Apple’s Lightning Digital AV adapter is often criticized for carrying an expensive price tag, but the potential these adapters carry is very little known. The folks at Panic have torn down the adapter and were able to unveil its hidden capabilities.
The Lightning Digital AV adapters is designed to support full 1080p HD display but the tests revealed that the device’s maximum and optimum resolution was only 1600×900 pixles. So, the iPhone 5 and iPad mini, which claims to support video outputs up to 1080p is not possible and you get 1600×900 instead.
The lower resolution had also resulted in the poor video output quality, with arti-facts around the texts. Surprisingly, the old AV adapter had none of these issues. So, the Lightning AV adapters are theoretically functioning as an AirPlay receiver, which presents an AirPlay stream upscaled at 1080p rather than passing the raw HDMI single to the display device.
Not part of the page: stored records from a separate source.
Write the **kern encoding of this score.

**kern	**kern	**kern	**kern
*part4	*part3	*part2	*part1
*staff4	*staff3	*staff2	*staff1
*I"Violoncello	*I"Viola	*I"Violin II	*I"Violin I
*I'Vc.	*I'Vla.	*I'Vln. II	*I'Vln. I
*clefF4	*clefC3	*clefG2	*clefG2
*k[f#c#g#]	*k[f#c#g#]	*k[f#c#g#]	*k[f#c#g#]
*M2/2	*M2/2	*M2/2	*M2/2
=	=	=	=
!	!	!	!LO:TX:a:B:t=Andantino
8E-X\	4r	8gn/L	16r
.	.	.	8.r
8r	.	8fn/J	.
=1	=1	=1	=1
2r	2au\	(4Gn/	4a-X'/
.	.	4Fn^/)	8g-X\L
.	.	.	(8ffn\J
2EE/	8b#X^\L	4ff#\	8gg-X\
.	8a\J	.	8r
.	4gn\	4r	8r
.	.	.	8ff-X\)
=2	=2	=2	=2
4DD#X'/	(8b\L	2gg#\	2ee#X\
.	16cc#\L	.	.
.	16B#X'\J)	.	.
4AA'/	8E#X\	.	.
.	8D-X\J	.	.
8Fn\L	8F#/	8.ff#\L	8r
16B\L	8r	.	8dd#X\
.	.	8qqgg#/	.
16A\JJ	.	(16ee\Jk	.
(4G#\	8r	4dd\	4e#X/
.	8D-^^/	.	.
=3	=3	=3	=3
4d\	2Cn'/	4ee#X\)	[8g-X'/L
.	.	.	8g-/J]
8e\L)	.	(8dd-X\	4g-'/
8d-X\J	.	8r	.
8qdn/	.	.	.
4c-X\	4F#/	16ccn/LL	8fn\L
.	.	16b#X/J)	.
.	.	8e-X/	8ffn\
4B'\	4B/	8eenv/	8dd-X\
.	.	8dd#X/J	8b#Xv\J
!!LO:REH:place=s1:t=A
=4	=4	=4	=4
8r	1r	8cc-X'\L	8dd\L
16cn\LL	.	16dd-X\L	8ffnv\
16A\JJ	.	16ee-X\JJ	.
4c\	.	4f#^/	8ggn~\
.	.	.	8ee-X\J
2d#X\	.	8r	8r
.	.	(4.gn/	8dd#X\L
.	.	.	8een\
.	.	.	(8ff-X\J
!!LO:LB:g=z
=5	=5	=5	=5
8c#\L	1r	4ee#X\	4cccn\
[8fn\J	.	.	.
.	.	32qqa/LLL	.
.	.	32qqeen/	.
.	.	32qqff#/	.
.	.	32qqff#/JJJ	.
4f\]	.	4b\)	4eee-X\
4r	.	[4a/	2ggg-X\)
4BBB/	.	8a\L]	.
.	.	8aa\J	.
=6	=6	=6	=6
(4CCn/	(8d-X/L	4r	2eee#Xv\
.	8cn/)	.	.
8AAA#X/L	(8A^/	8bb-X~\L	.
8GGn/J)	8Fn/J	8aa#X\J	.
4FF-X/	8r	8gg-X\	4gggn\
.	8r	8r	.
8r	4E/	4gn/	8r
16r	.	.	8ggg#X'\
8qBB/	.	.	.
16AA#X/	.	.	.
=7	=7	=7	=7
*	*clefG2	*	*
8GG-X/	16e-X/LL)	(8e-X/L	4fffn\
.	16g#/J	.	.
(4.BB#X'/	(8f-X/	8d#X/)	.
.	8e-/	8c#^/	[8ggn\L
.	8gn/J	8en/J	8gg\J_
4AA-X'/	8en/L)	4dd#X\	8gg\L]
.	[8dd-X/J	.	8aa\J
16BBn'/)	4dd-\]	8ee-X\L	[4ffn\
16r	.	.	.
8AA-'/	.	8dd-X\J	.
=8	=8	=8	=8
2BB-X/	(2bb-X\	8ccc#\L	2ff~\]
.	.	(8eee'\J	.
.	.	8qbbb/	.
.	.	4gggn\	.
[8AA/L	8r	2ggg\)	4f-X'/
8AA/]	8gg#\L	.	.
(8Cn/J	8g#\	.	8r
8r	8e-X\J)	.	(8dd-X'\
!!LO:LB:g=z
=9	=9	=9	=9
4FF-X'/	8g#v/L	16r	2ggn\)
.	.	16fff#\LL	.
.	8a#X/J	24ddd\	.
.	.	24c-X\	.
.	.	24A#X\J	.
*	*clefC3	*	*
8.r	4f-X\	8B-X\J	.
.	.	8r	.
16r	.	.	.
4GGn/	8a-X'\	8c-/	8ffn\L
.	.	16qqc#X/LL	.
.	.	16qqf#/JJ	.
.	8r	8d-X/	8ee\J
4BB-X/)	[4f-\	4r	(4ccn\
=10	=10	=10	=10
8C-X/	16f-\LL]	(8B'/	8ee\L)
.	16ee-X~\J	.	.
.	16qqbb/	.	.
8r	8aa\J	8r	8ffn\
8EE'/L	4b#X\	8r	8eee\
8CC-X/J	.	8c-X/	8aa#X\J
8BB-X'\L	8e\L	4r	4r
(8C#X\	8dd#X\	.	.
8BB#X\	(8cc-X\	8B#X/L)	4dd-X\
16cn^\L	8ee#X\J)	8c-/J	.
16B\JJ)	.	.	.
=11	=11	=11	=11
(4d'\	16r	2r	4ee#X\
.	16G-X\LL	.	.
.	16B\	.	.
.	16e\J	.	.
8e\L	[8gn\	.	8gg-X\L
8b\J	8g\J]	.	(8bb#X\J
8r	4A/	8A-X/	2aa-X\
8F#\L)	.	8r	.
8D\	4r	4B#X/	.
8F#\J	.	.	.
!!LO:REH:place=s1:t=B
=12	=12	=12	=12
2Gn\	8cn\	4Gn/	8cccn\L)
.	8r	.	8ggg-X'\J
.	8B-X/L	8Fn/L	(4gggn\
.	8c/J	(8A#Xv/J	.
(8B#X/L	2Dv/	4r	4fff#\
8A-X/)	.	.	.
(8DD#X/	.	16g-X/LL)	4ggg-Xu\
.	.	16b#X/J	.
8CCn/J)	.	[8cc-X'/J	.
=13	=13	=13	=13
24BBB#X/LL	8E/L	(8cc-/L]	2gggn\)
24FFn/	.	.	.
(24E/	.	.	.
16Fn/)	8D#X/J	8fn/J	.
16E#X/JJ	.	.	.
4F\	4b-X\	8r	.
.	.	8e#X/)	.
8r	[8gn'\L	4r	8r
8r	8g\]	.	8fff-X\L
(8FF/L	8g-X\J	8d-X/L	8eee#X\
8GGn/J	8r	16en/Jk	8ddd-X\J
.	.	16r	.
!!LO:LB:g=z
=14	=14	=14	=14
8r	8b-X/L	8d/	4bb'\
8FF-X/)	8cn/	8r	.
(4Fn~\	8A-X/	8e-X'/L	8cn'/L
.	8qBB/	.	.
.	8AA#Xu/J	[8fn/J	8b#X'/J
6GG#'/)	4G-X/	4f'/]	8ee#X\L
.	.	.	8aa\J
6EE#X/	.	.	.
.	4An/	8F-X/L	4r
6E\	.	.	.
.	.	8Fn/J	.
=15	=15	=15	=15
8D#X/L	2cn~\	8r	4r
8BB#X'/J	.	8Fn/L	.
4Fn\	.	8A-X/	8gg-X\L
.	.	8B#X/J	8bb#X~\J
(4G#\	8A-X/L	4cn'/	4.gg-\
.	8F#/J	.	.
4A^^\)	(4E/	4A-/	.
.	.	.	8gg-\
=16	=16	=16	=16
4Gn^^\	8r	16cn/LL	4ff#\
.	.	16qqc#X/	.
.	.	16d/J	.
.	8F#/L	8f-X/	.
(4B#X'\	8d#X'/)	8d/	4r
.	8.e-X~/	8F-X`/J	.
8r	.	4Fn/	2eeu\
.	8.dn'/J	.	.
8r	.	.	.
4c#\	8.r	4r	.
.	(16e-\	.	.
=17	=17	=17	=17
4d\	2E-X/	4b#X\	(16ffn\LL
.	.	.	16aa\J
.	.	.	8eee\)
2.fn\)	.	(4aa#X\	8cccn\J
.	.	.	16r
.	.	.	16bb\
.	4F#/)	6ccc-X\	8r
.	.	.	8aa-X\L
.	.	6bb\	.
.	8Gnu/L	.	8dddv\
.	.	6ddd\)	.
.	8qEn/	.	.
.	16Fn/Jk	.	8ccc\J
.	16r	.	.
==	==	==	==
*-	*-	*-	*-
Apparently, this seemed very unlikely as the size of the adapter would no way support enough electronics for AirPlay streaming and decoding. However, when the adapter was torn down, the folks at Panic were in for a surprise as they discovered an ARM chip with a whole lot of tiny components.
Suprisingly, the ARM chip has 256 MB of RAM and it looks like the AV adapter has a SoC CPU built-in. So, the device does make use of AirPlay or some sort of MPEG streaming to display the images and videos from your iPhone or iPad. Of course, this would reduce the quality when compared to the HDMI output.
The usage of SoC CPU in the Lightning AV adapter would increase the cost of the device for obvious reasons and its hard to understand why Apple wouldn’t use the more convectional HDMI output for streaming.